## Goal of the exercise
Continue the news article on child advocates' reaction to ESPN's report about Mike McQueary, starting after its last sentence.

## Document segment
The article is getting a lot of attention, especially from local child advocates.
They're calling the new report unethical and said it's a violation of Mike McQueary's rights as an alleged survivor of child sexual abuse.
"Every sexual assault survivor has the right to control, when, where and how they share their abuse histories and with whom," Pennsylvania Coalition Against Rape Advocate, Kristen Houser, said.
Houser works with victims of child sex abuse every day. She had a strong reaction to ESPN printing and telling McQueary's alleged story without his permission.
"It's, quite frankly, very damaging," Houser said. "Having a national magazine publish something like that without your permission is an incredible violation of privacy."
According to the report, Mike McQueary allegedly told several Penn State players in a closed-door meeting on November 9, 2011, he was sexually abused as a child. The author of the report, Don Van Natta, Jr., said two players tell him at the time, McQueary looked "pale and his hands shook. He had received death threats and barely slept."
"When I read the story and realized that these were anonymous sources saying that Mike told them, that was very disturbing to me," CEO of the Centre County Youth Service Bureau, Andrea Boyles, said.

## Record set
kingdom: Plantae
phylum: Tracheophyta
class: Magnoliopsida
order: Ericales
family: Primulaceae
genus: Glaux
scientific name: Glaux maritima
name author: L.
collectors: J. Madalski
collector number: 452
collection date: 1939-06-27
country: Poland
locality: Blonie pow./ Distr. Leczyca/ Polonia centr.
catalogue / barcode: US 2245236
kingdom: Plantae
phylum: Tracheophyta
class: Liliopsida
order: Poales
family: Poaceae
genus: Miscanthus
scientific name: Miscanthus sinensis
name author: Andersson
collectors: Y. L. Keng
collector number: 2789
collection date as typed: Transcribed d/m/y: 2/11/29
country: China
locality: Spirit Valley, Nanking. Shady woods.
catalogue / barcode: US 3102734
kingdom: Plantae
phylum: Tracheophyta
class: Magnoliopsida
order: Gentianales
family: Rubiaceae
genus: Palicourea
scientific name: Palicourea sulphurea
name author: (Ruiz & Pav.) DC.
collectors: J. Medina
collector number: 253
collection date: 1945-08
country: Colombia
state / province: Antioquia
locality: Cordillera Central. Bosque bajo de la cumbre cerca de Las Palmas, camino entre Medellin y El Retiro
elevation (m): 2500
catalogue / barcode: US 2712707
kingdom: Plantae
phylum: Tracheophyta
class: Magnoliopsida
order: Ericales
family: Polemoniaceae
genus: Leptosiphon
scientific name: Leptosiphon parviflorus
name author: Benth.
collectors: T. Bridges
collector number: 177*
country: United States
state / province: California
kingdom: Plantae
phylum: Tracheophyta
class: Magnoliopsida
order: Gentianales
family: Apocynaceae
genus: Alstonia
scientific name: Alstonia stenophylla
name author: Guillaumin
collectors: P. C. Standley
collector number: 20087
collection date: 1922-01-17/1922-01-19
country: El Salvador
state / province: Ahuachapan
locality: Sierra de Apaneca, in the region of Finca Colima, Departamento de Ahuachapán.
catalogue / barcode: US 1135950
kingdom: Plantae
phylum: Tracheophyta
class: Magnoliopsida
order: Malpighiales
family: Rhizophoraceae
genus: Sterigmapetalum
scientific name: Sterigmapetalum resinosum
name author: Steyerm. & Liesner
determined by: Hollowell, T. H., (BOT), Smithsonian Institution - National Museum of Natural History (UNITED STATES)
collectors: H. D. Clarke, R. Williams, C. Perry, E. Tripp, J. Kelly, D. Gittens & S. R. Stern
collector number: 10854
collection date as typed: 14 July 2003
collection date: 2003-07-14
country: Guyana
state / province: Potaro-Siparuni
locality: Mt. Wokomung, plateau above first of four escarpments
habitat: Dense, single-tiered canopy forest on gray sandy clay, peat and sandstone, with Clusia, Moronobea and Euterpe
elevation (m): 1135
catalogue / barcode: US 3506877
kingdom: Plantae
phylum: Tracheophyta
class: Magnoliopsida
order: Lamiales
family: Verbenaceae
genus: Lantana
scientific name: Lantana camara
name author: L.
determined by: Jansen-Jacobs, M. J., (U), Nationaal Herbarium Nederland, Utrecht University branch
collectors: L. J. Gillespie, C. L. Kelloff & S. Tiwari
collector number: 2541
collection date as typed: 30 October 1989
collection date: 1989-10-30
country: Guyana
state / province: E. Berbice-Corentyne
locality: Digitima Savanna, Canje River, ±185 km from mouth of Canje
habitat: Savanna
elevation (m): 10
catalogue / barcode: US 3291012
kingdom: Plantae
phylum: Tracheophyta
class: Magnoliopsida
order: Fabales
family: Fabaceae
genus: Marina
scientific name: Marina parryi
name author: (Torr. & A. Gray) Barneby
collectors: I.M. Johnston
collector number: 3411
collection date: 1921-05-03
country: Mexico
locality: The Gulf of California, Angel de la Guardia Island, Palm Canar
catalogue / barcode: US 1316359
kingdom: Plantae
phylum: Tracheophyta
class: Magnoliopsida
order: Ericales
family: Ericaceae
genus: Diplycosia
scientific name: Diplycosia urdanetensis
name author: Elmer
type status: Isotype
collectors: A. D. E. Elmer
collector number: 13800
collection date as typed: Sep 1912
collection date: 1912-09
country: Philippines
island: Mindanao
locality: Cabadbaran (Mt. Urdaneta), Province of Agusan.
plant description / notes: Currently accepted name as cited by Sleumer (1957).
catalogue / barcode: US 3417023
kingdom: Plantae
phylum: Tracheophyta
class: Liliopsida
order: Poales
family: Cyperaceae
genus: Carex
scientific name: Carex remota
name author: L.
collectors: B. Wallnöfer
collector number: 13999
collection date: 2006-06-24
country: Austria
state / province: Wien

## Answer for the task
Boyles has seen a big difference in Centre County since the Jerry Sandusky scandal broke. She says more survivors have come forward, telling their stories of abuse and more children have been helped because of an increased awareness.
She and Houser worry now, because of the article, other survivors may be less inclined to help children they know who are being abused, fearing their own histories could come out because of it.
"There are thousands of other survivors of sexual abuse in this country who have been following this case and watching it," Houser said. "They have watched some really terrible comments about Sandusky victims, about believability. This is just one more layer that can have a truly silencing effect on other survivors."